Struggle with Anger? Ask Yourself These Questions
What is anger, really? If you struggle with anger, it may be helpful to first recognize that anger can be a stand-in emotion for deeper and softer emotions.
Productive disagreements are good for all relationships, but if you struggle to get a point across, often feel defensive and angry, or cannot communicate well, you may have some work to do.
In intimate relationships, anger and miscommunication can mean:
- You and your partner do not know how to de-escalate fights
- There are unacknowledged power differences in the relationship
- An old emotional wound hasn’t healed well
- You or your partner have a basic misconception about how to motivate each other to change
- You project anger from another source onto your partner (or vice versa)
Feeling anger does’t necessarily mean that you’re with the wrong person. Alternatively, you may not have figured out the meaning of anger. Is the anger your own or your partner’s?
What is Anger?
Anger is always a stand-in emotion. Anger makes us feel less vulnerable than the truer, softer emotions underneath. If you have never expressed or inquired about those more tender feelings, like sadness, fear, or insecurity (to name just a few), then you’re not sharing the true meaning of the anger with one another.
You can’t expect to be angry all the time and have a good relationship simultaneously. It’s vital to discover the meaning of the anger and solve the core issues first in order to heal and move forward.
It is also important to differentiate between feeling angry and expressing anger in an appropriate way, at the appropriate time, and with the appropriate words.
How to Manage Anger
It’s not possible to improve every relationship, but motivated couples can learn to deescalate fights and structure their disagreements into productive discussions. It is possible to end a negative cycle of communication.
Many couples who struggle to deescalate anger on their own often see a couples counselor. The earlier couples determine they need to address a relationship challenge, the better. If couples wait too long to seek support, too much damage may already be done.
It is possible to have a successful relationship without resorting to anger, violence, bullying, or manipulative strategies. However, many of us make up the rules of engagement as we progress through relationship stages—and it’s not always graceful.
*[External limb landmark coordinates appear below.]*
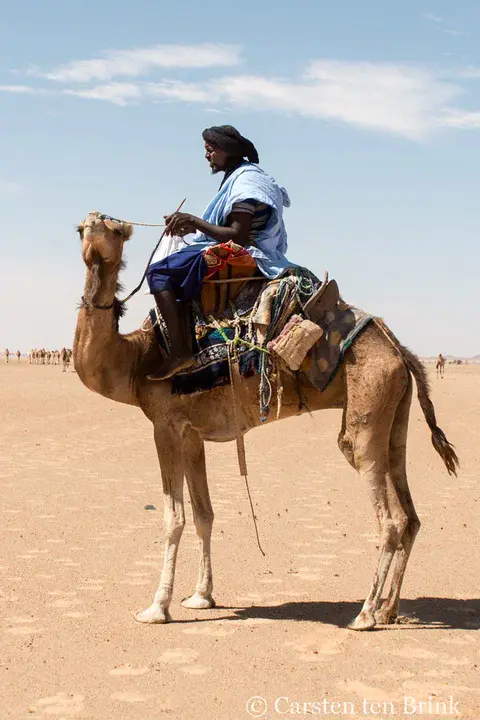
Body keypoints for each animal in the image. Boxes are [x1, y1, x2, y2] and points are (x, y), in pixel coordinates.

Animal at [73, 212, 460, 632]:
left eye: (113, 229)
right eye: (80, 230)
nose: (92, 224)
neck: (138, 356)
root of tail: (398, 348)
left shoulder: (166, 426)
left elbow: (173, 519)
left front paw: (157, 608)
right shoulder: (192, 433)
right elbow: (204, 514)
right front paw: (201, 596)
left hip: (367, 409)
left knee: (389, 515)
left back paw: (365, 613)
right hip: (394, 413)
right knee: (410, 513)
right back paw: (389, 609)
If you are in a relationship today, chances are that you are wrestling with these questions:
- How do you influence another person without resorting to bullying or verbal violence?
- How do you make decisions jointly when each partner wants something completely different?
- What does compromise mean and how does it work?
- Is equality possible in all areas of the life of a couple?
You might also come to the conclusion that between two partners, there is a third entity—the relationship itself. What works for the relationship sometimes diverges from what an individual perceives as good for them.
Many relationships do succeed, even after difficult periods, when partners take the time to figure out the answers to these and related questions.
So, consider the true meaning of your anger. Perhaps you can uncover constructive ways to manage it and strengthen your relationship.